La comunicazione umana primaria si serve della voce. Dunque di suoni. Proprio questi ultimi sono studiati dalla fonetica (dal greco “suono”). La fonetica è quel ramo della linguistica e della glottologia che si occupa dello studio dei suoni di una lingua ovvero la loro produzione ed emissione. Più semplicemente, potremmo dire che la fonetica si occupa della pronuncia del suono.
Strettamente correlata ad essa, c’è la fonologia che si occupa dello studio dei fonemi ovvero la rappresentazione astratta di un suono. I fonemi vengono considerati dai linguisti come l’unità minima di seconda articolazione.
La comunicazione umana è possibile non soltanto attraverso il parlato vero e proprio. Ogni civiltà ha ideato un sistema dotato di segni che è la scrittura. Per rappresentare i fonemi si utilizza un alfabeto. I grafemi rappresentano le lettere. In Italiano l’alfabeto è composto da 21 lettere che si avvalgono di segni di punteggiatura che conferiscono il ritmo e arricchiscono il significato dello scritto. Alle 21 lettere propriamente dell’italiano si sono aggiunte 5 lettere straniere (j,k,w,y) che ormai sono state assimilate alla lingua.

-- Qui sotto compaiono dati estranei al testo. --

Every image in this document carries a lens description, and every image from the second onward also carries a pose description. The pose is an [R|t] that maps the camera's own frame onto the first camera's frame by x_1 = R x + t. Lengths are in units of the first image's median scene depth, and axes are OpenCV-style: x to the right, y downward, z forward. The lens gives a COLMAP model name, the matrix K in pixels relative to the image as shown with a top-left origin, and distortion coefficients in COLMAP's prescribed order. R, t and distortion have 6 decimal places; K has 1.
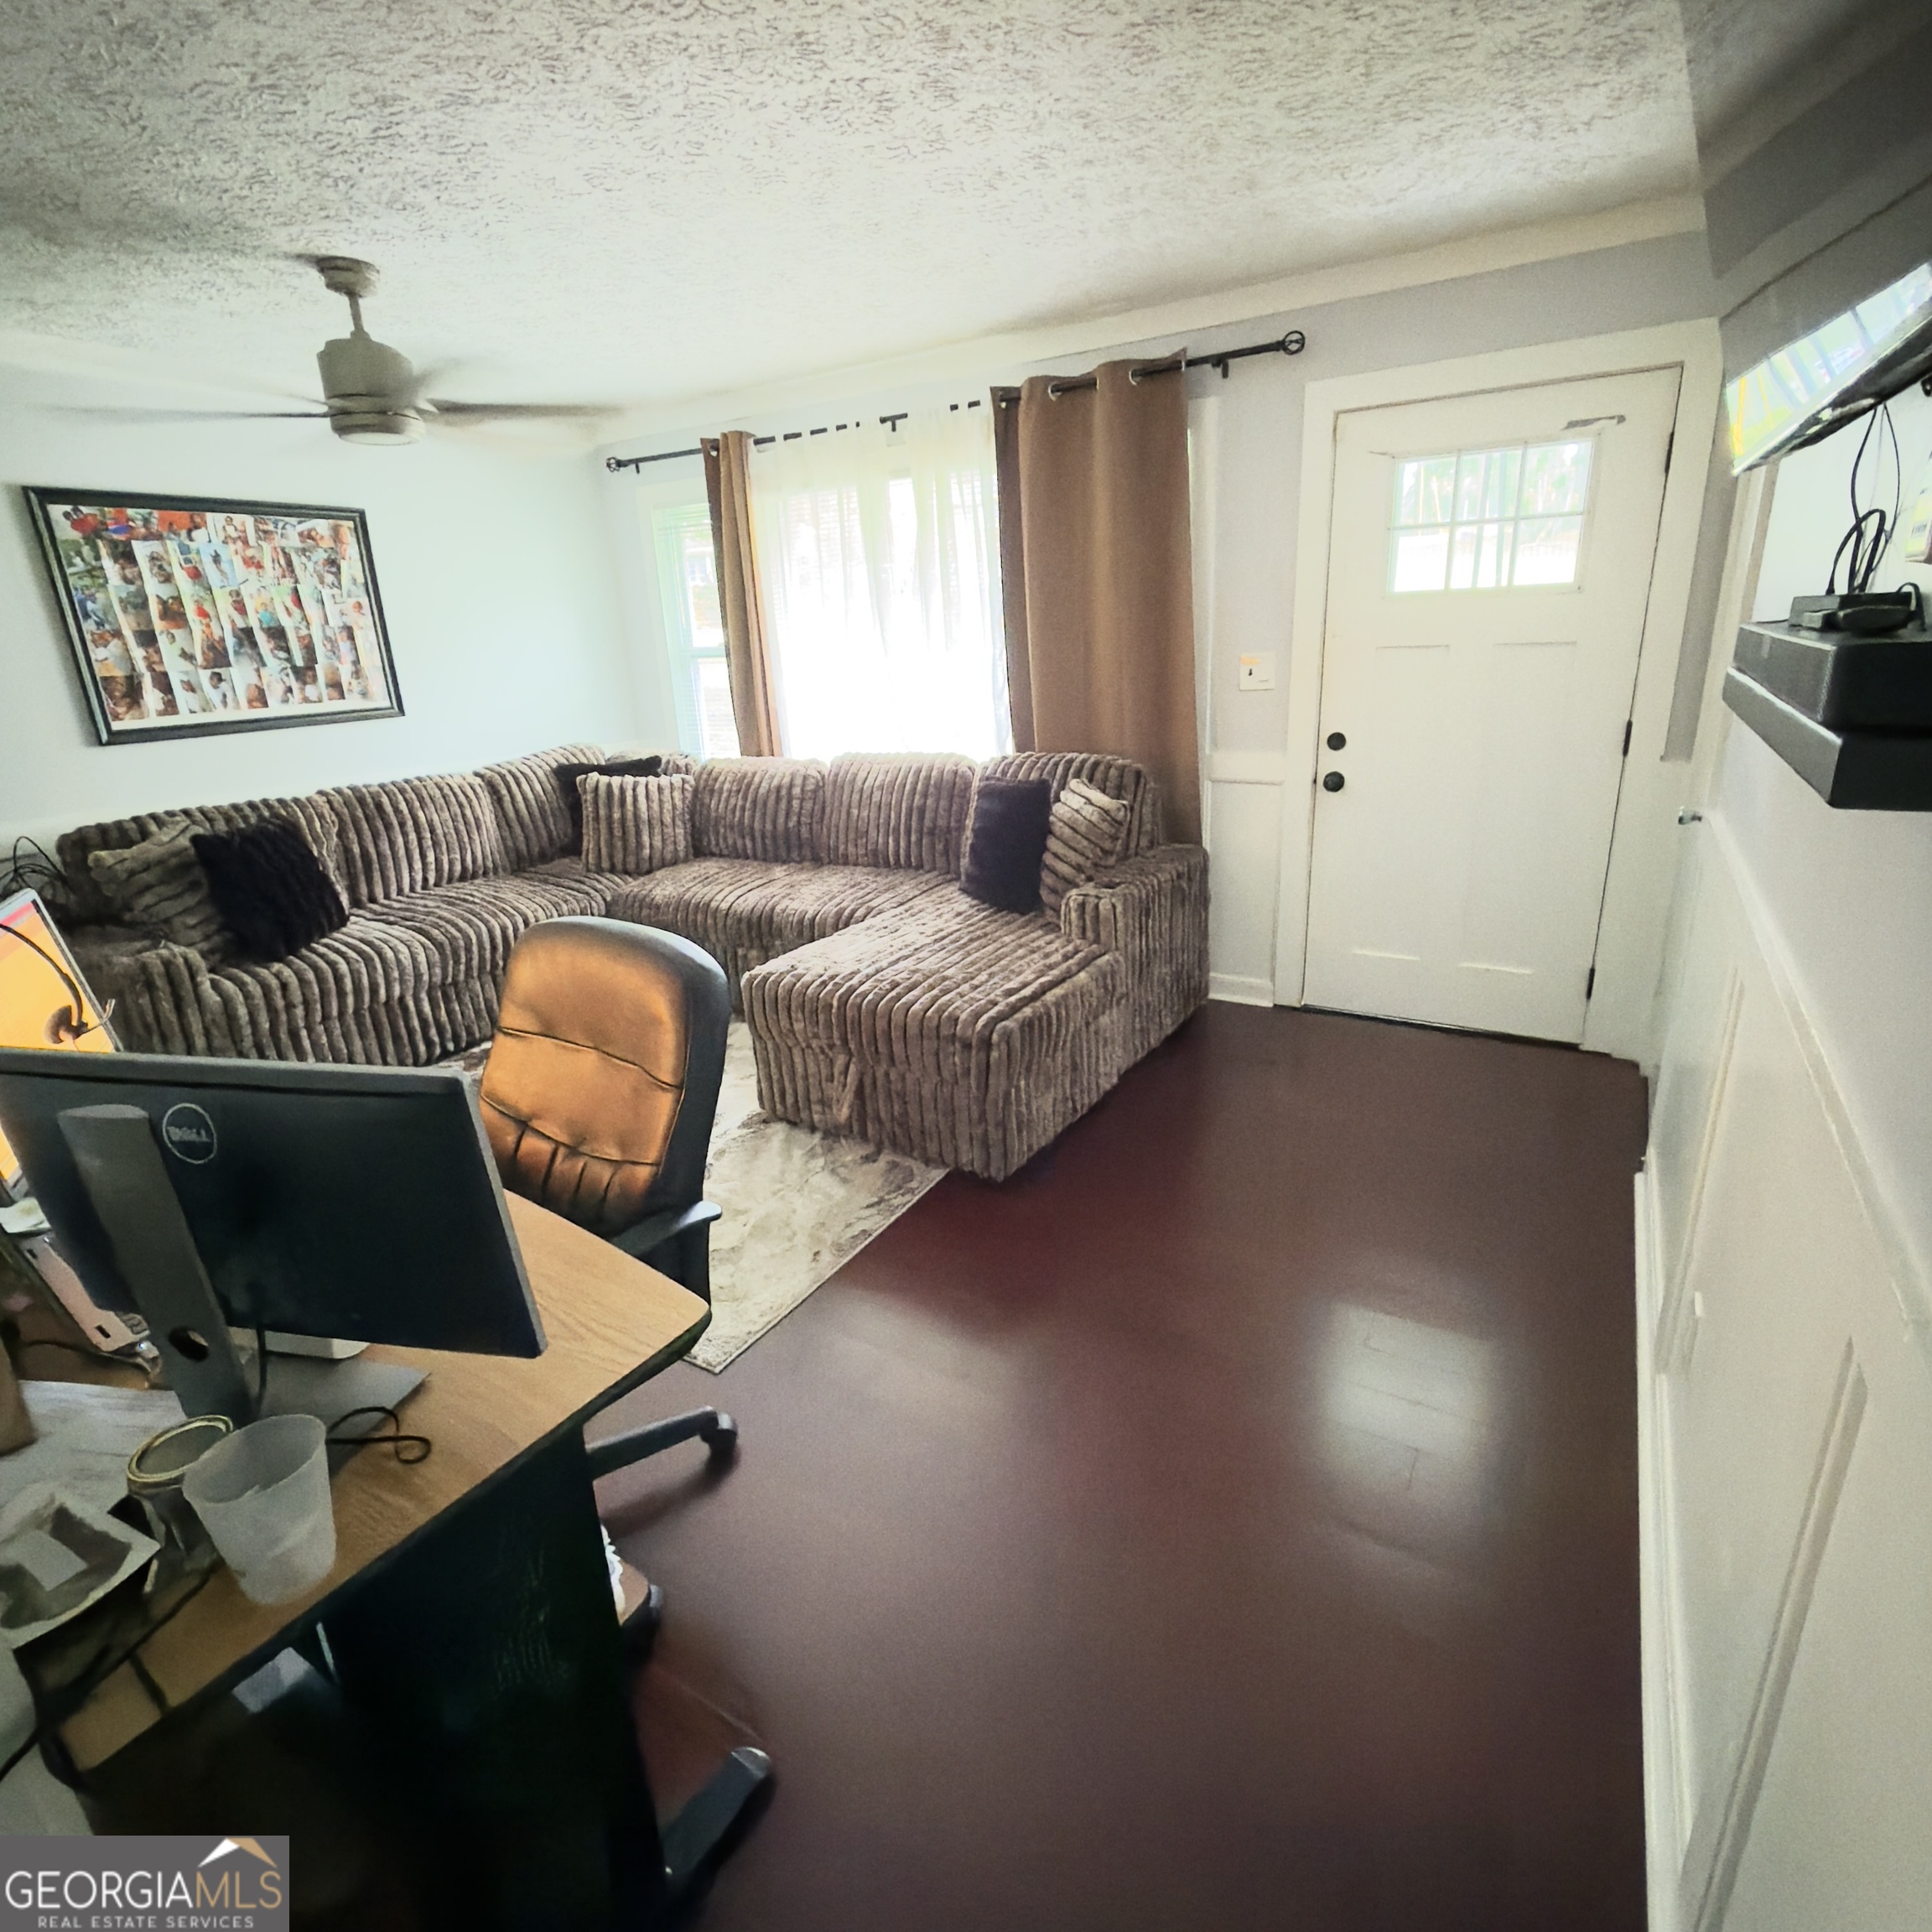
lens RADIAL K [[1024.4, 0, 962.3], [0, 1024.4, 962.4], [0, 0, 1]] dist [0.003496, -0.000220]
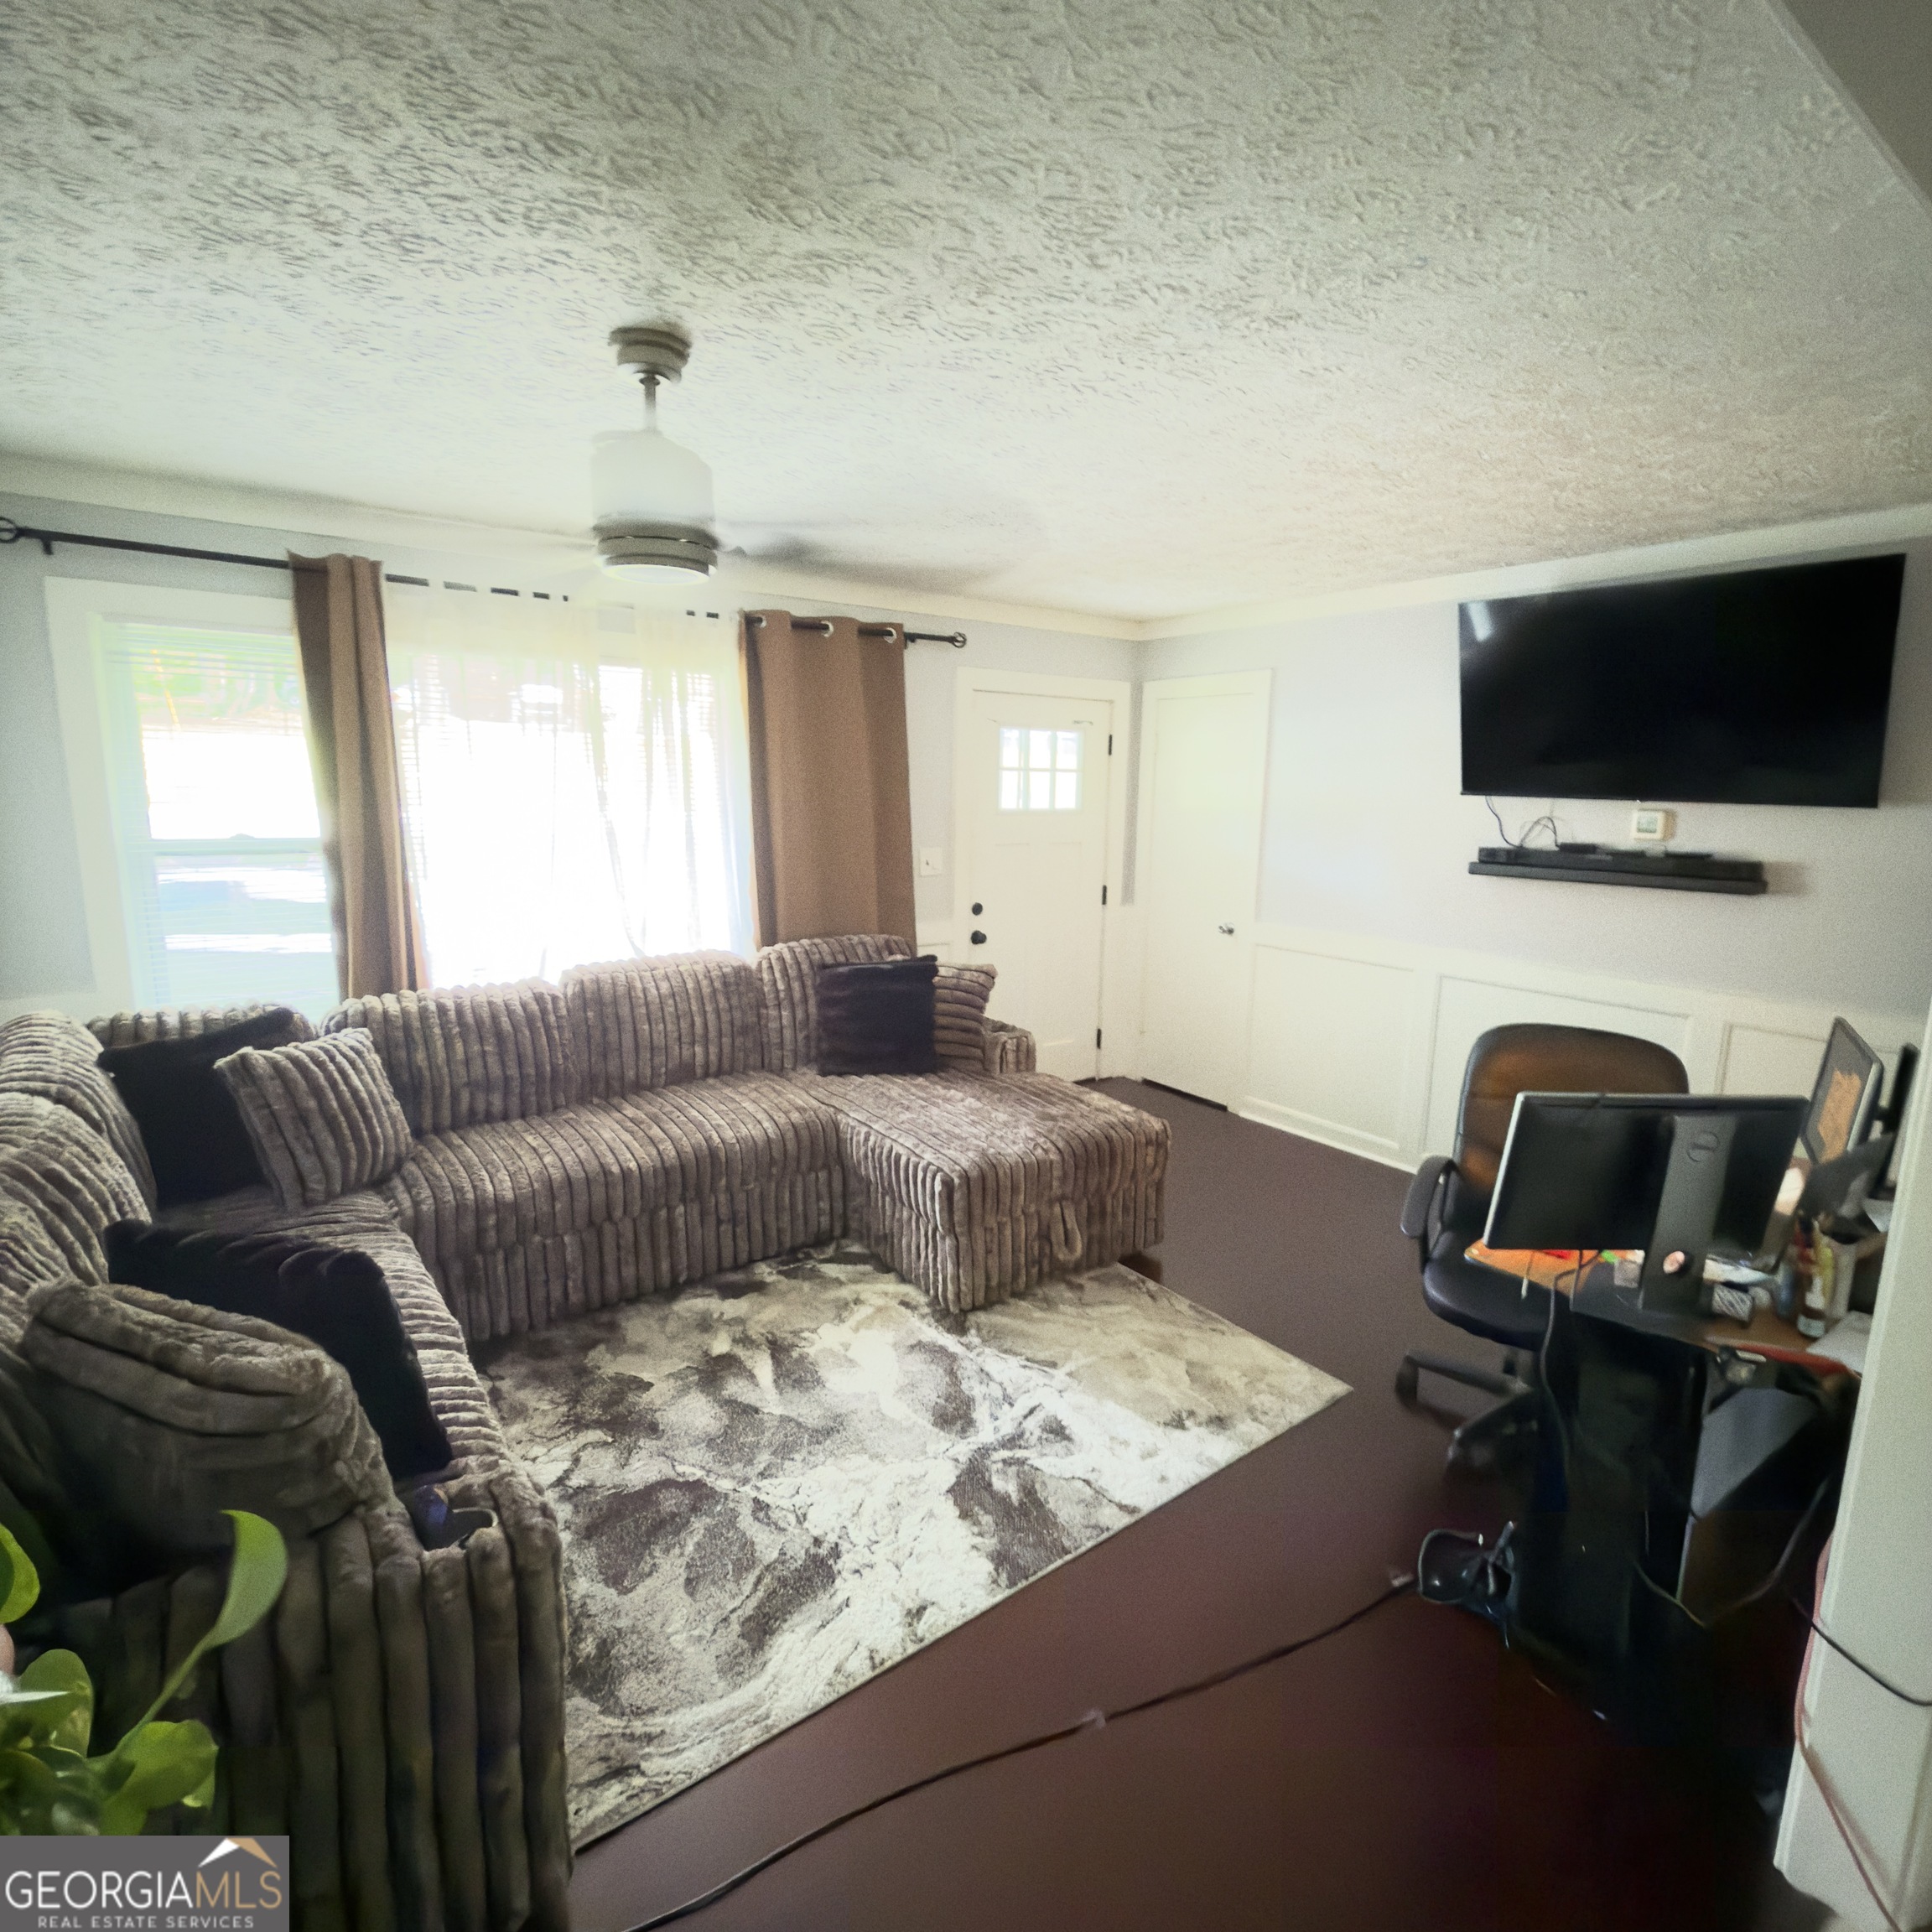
lens RADIAL K [[1024.4, 0, 957.1], [0, 1024.4, 971.2], [0, 0, 1]] dist [0.003496, -0.000220]
pose [[0.375148, -0.110132, 0.920399, -0.930341], [0.275101, 0.961411, 0.002910, -0.144956], [-0.885202, 0.252111, 0.390969, 0.496763]]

Le lettere dell’alfabeto italiano possono essere suddivise in tre gruppi. Il primo gruppo è rappresentato dalle vocali (a, e, i, o, u) che non sono presenti in tutte le lingue. Ad esempio, l’ebraico ne è privo. Il secondo gruppo è quello delle consonanti costituito da tutte le altre lettere tranne la h che fa gruppo a se in quanto non contiene un suono proprio. Le consonanti vengono distinte sulla base del suono che esse producono in ulteriori sei sottogruppi: labiali (p, b, m); dentali (t, d,); labiodentali (f, v); alveolari (s, z, l, r, n, s, z); palatali (c, g) e velari o gutturali ( c e g davanti a o u). La s e la z sono dette bisonore a causa del loro suono aspro o sibilato. Il terzo gruppo è quello delle semiconsonanti che nella loro pronuncia hanno un suono intermedio tra le consonanti e le vocali.
Un discorso a parte viene fatto per le lettere straniere. Nell’ortografia italiana la j era spesso utilizzata per rendere la i semiconsonante in posizione iniziale ed intervocalica. In generale, possiamo affermare che la j e la y vengono adoperate in parole derivanti dall’inglese (es. jazz, bypass). La w si ritrova nelle parole di origine tedesca (es. wafer) mentre la k in parole di varia natura.